With occupancy rates now at near 100%, and STAG’s rents still below market, it is in a particularly strong position to keep hiking rents on expiring leases, and this is why the CEO is so bullish.

How do you then justify the 1/3 drop in its share price?

Is STAG overleveraged? No, it has a strong investment grade rated balance sheet with low leverage and high liquidity.

Was it overvalued? No, even at its peak, it traded at a large discount to peers, and since then, its internal growth has accelerated.

Could it just be a market overreaction? We believe so. STAG sold off particularly heavily due to reports that Amazon (AMZN) was scaling back its growth projects and expected to lease less space in the near future. Interestingly, STAG appears to have dropped almost in a straight line with Amazon as if their businesses were greatly correlated:

AMZN vs STAG stock price
AMZN data by YCharts

In reality, STAG’s business is well diversified and a few years of slower e-commerce growth is unlikely to have a material impact on its business.

As we have noted earlier, STAG’s rents are growing the fastest in the company’s history right now, which isn’t exactly what you would expect from a REIT that just lose 1/3 of its value.

As the market realizes that STAG’s business is doing so well, we expect a quick recovery to its previous highs, unlocking ~50% upside to shareholders and while you wait, you earn a near-5% dividend yield.

Bottom Line: ILPT vs.
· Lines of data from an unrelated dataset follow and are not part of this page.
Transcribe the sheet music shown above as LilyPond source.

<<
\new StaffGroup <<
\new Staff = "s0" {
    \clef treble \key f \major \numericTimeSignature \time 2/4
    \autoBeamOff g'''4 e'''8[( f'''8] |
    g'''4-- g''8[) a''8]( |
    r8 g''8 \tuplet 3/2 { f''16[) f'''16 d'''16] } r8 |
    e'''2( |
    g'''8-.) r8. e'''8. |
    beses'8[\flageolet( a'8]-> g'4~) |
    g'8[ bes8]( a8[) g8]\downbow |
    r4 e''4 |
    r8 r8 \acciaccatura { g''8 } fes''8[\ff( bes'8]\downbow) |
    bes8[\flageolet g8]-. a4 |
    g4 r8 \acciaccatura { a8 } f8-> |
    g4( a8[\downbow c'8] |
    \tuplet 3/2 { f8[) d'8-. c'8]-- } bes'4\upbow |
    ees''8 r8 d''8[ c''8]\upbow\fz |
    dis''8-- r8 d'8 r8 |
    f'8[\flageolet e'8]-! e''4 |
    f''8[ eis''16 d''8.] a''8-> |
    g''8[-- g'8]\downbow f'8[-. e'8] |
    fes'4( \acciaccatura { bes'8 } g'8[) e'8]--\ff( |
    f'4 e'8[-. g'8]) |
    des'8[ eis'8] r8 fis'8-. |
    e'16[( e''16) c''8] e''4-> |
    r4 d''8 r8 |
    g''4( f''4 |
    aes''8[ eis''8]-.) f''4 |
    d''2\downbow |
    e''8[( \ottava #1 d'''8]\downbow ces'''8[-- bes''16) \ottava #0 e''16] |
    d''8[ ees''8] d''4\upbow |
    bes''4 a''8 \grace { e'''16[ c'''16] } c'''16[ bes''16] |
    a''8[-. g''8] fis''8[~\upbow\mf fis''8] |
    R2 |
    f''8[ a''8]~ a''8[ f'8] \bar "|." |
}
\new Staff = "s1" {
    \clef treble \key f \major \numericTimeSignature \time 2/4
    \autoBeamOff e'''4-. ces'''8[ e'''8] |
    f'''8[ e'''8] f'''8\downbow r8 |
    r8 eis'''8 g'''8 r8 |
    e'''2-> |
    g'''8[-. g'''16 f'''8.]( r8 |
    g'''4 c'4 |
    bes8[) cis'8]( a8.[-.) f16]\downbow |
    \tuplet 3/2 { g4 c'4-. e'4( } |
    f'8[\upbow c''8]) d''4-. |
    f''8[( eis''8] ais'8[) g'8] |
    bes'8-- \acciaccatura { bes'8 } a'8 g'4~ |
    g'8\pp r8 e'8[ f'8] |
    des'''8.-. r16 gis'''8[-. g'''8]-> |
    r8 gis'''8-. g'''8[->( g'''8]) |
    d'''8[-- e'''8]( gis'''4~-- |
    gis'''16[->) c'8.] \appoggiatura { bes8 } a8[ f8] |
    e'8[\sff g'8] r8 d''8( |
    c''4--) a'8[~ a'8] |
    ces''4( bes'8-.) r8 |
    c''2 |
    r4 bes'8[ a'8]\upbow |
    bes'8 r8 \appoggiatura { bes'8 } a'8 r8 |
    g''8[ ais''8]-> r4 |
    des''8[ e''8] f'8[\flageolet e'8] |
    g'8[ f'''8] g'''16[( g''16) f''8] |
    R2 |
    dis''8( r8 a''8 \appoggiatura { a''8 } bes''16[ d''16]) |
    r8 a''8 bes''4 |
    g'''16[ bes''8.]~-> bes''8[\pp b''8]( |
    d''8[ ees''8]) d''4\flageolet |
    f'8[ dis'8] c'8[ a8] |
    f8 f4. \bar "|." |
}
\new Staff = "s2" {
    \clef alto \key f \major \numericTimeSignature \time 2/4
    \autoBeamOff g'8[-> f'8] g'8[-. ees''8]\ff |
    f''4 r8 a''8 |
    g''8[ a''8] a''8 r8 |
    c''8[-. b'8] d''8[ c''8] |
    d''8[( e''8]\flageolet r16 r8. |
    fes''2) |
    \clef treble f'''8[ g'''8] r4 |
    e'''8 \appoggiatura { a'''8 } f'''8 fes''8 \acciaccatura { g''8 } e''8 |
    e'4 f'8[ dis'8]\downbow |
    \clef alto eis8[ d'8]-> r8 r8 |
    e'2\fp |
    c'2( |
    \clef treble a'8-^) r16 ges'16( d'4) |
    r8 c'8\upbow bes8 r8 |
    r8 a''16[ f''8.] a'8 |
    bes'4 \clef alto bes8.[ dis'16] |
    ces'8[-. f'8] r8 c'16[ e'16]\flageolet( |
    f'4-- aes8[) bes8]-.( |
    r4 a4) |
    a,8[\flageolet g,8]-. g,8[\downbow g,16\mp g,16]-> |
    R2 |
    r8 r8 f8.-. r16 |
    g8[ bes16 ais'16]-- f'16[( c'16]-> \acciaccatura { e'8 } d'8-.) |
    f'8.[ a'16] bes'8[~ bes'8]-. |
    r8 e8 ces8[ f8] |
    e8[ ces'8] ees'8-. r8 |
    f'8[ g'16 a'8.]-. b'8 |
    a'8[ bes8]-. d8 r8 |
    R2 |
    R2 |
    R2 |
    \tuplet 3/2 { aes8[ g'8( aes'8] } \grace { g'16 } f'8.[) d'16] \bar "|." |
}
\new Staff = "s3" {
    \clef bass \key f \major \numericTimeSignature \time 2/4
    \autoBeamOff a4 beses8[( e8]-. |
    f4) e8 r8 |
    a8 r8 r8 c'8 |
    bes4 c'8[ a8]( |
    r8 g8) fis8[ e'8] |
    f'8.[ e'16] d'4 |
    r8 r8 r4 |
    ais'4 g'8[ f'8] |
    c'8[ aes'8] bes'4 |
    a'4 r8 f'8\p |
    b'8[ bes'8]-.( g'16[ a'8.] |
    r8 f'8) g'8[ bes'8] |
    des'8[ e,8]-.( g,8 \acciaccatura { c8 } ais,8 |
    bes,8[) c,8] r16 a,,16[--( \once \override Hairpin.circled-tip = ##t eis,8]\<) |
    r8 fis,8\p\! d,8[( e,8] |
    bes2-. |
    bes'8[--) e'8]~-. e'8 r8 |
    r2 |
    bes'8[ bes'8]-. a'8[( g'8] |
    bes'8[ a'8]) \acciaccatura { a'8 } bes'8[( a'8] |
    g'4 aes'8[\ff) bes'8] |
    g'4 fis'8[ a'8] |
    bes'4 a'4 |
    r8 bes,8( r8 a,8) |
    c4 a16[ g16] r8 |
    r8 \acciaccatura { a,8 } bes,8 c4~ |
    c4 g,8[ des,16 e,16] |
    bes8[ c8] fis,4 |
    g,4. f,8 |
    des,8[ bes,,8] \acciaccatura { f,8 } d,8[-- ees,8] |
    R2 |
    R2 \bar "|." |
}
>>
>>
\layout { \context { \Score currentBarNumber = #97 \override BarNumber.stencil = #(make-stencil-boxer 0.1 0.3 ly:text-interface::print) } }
STAG

At the end of the day, it comes down to what you are looking for:

ILPT is offering a highly uncertain but very significant upside of 100%+.

STAG, on the other hand, is offering a likely upside of ~50%.

If we lived in a stable and predictable world, I would quite likely invest in ILPT, but given the high uncertainty surrounding important factors like interest rates and cap rates in the near term, I believe that STAG is the better opportunity.

Its upside is not quite as high, but it is significant nonetheless, and importantly, it is much more likely. This is why we recently doubled down on STAG and made it a large position in our Core Portfolio.